▶ [Task directions]
Please turn every line of the material below into a numbered list, leaving out any blank lines.

Dataset excerpts
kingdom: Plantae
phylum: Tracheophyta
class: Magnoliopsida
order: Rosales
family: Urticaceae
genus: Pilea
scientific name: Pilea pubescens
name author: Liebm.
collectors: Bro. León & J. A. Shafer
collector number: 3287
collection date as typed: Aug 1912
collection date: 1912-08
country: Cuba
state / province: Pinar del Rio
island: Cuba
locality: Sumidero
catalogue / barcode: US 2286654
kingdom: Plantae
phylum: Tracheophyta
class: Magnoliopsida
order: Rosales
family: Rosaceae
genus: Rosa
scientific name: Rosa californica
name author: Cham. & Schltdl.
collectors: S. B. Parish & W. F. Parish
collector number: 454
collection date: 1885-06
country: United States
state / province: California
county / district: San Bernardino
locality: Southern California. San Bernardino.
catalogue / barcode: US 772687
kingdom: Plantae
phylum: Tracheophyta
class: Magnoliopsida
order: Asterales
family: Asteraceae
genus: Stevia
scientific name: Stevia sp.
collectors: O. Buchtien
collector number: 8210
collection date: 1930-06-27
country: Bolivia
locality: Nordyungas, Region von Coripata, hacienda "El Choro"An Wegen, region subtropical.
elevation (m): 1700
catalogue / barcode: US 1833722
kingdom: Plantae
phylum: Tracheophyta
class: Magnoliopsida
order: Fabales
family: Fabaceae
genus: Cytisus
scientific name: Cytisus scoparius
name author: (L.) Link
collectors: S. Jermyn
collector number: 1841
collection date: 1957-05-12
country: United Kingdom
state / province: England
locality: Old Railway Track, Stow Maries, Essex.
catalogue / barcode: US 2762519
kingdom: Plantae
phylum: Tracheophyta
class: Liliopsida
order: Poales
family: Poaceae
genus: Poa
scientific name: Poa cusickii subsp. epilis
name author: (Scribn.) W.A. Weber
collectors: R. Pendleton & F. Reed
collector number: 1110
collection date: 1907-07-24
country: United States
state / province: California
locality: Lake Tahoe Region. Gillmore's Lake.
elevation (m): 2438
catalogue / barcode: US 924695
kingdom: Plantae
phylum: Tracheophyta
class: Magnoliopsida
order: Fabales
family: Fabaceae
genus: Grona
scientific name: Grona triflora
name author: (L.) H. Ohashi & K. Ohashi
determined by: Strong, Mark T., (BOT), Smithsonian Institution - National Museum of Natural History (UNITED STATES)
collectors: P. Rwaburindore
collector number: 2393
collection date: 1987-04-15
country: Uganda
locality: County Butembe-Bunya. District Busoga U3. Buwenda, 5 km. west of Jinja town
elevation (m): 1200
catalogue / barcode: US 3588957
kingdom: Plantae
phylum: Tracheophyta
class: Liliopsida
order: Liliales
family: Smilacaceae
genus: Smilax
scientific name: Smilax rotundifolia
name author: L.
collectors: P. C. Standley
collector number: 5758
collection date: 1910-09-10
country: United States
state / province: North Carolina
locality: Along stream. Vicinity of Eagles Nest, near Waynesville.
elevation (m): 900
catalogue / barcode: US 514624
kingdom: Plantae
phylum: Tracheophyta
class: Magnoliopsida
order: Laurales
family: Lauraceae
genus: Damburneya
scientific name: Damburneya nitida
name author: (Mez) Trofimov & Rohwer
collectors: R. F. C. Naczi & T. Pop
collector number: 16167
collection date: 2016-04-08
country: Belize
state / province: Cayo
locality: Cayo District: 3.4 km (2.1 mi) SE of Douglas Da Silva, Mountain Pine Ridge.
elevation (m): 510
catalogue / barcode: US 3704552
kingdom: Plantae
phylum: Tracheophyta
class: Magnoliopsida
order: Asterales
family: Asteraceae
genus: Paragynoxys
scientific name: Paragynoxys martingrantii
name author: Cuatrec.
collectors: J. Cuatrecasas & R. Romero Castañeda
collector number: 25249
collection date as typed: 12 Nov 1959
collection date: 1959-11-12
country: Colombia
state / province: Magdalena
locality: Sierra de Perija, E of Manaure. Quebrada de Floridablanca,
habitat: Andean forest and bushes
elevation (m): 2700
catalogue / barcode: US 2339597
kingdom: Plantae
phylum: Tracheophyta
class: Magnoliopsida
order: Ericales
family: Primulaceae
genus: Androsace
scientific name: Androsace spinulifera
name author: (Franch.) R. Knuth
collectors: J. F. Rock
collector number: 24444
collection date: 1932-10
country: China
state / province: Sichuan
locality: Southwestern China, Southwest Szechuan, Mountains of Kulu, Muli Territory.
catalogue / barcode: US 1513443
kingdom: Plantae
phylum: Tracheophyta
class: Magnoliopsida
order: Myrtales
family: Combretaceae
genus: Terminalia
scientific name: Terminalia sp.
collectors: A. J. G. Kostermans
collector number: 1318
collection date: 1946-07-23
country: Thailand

▶ [Answer below]
1. kingdom: Plantae
2. phylum: Tracheophyta
3. class: Magnoliopsida
4. order: Rosales
5. family: Urticaceae
6. genus: Pilea
7. scientific name: Pilea pubescens
8. name author: Liebm.
9. collectors: Bro. León & J. A. Shafer
10. collector number: 3287
11. collection date as typed: Aug 1912
12. collection date: 1912-08
13. country: Cuba
14. state / province: Pinar del Rio
15. island: Cuba
16. locality: Sumidero
17. catalogue / barcode: US 2286654
18. kingdom: Plantae
19. phylum: Tracheophyta
20. class: Magnoliopsida
21. order: Rosales
22. family: Rosaceae
23. genus: Rosa
24. scientific name: Rosa californica
25. name author: Cham. & Schltdl.
26. collectors: S. B. Parish & W. F. Parish
27. collector number: 454
28. collection date: 1885-06
29. country: United States
30. state / province: California
31. county / district: San Bernardino
32. locality: Southern California. San Bernardino.
33. catalogue / barcode: US 772687
34. kingdom: Plantae
35. phylum: Tracheophyta
36. class: Magnoliopsida
37. order: Asterales
38. family: Asteraceae
39. genus: Stevia
40. scientific name: Stevia sp.
41. collectors: O. Buchtien
42. collector number: 8210
43. collection date: 1930-06-27
44. country: Bolivia
45. locality: Nordyungas, Region von Coripata, hacienda "El Choro"An Wegen, region subtropical.
46. elevation (m): 1700
47. catalogue / barcode: US 1833722
48. kingdom: Plantae
49. phylum: Tracheophyta
50. class: Magnoliopsida
51. order: Fabales
52. family: Fabaceae
53. genus: Cytisus
54. scientific name: Cytisus scoparius
55. name author: (L.) Link
56. collectors: S. Jermyn
57. collector number: 1841
58. collection date: 1957-05-12
59. country: United Kingdom
60. state / province: England
61. locality: Old Railway Track, Stow Maries, Essex.
62. catalogue / barcode: US 2762519
63. kingdom: Plantae
64. phylum: Tracheophyta
65. class: Liliopsida
66. order: Poales
67. family: Poaceae
68. genus: Poa
69. scientific name: Poa cusickii subsp. epilis
70. name author: (Scribn.) W.A. Weber
71. collectors: R. Pendleton & F. Reed
72. collector number: 1110
73. collection date: 1907-07-24
74. country: United States
75. state / province: California
76. locality: Lake Tahoe Region. Gillmore's Lake.
77. elevation (m): 2438
78. catalogue / barcode: US 924695
79. kingdom: Plantae
80. phylum: Tracheophyta
81. class: Magnoliopsida
82. order: Fabales
83. family: Fabaceae
84. genus: Grona
85. scientific name: Grona triflora
86. name author: (L.) H. Ohashi & K. Ohashi
87. determined by: Strong, Mark T., (BOT), Smithsonian Institution - National Museum of Natural History (UNITED STATES)
88. collectors: P. Rwaburindore
89. collector number: 2393
90. collection date: 1987-04-15
91. country: Uganda
92. locality: County Butembe-Bunya. District Busoga U3. Buwenda, 5 km. west of Jinja town
93. elevation (m): 1200
94. catalogue / barcode: US 3588957
95. kingdom: Plantae
96. phylum: Tracheophyta
97. class: Liliopsida
98. order: Liliales
99. family: Smilacaceae
100. genus: Smilax
101. scientific name: Smilax rotundifolia
102. name author: L.
103. collectors: P. C. Standley
104. collector number: 5758
105. collection date: 1910-09-10
106. country: United States
107. state / province: North Carolina
108. locality: Along stream. Vicinity of Eagles Nest, near Waynesville.
109. elevation (m): 900
110. catalogue / barcode: US 514624
111. kingdom: Plantae
112. phylum: Tracheophyta
113. class: Magnoliopsida
114. order: Laurales
115. family: Lauraceae
116. genus: Damburneya
117. scientific name: Damburneya nitida
118. name author: (Mez) Trofimov & Rohwer
119. collectors: R. F. C. Naczi & T. Pop
120. collector number: 16167
121. collection date: 2016-04-08
122. country: Belize
123. state / province: Cayo
124. locality: Cayo District: 3.4 km (2.1 mi) SE of Douglas Da Silva, Mountain Pine Ridge.
125. elevation (m): 510
126. catalogue / barcode: US 3704552
127. kingdom: Plantae
128. phylum: Tracheophyta
129. class: Magnoliopsida
130. order: Asterales
131. family: Asteraceae
132. genus: Paragynoxys
133. scientific name: Paragynoxys martingrantii
134. name author: Cuatrec.
135. collectors: J. Cuatrecasas & R. Romero Castañeda
136. collector number: 25249
137. collection date as typed: 12 Nov 1959
138. collection date: 1959-11-12
139. country: Colombia
140. state / province: Magdalena
141. locality: Sierra de Perija, E of Manaure. Quebrada de Floridablanca,
142. habitat: Andean forest and bushes
143. elevation (m): 2700
144. catalogue / barcode: US 2339597
145. kingdom: Plantae
146. phylum: Tracheophyta
147. class: Magnoliopsida
148. order: Ericales
149. family: Primulaceae
150. genus: Androsace
151. scientific name: Androsace spinulifera
152. name author: (Franch.) R. Knuth
153. collectors: J. F. Rock
154. collector number: 24444
155. collection date: 1932-10
156. country: China
157. state / province: Sichuan
158. locality: Southwestern China, Southwest Szechuan, Mountains of Kulu, Muli Territory.
159. catalogue / barcode: US 1513443
160. kingdom: Plantae
161. phylum: Tracheophyta
162. class: Magnoliopsida
163. order: Myrtales
164. family: Combretaceae
165. genus: Terminalia
166. scientific name: Terminalia sp.
167. collectors: A. J. G. Kostermans
168. collector number: 1318
169. collection date: 1946-07-23
170. country: Thailand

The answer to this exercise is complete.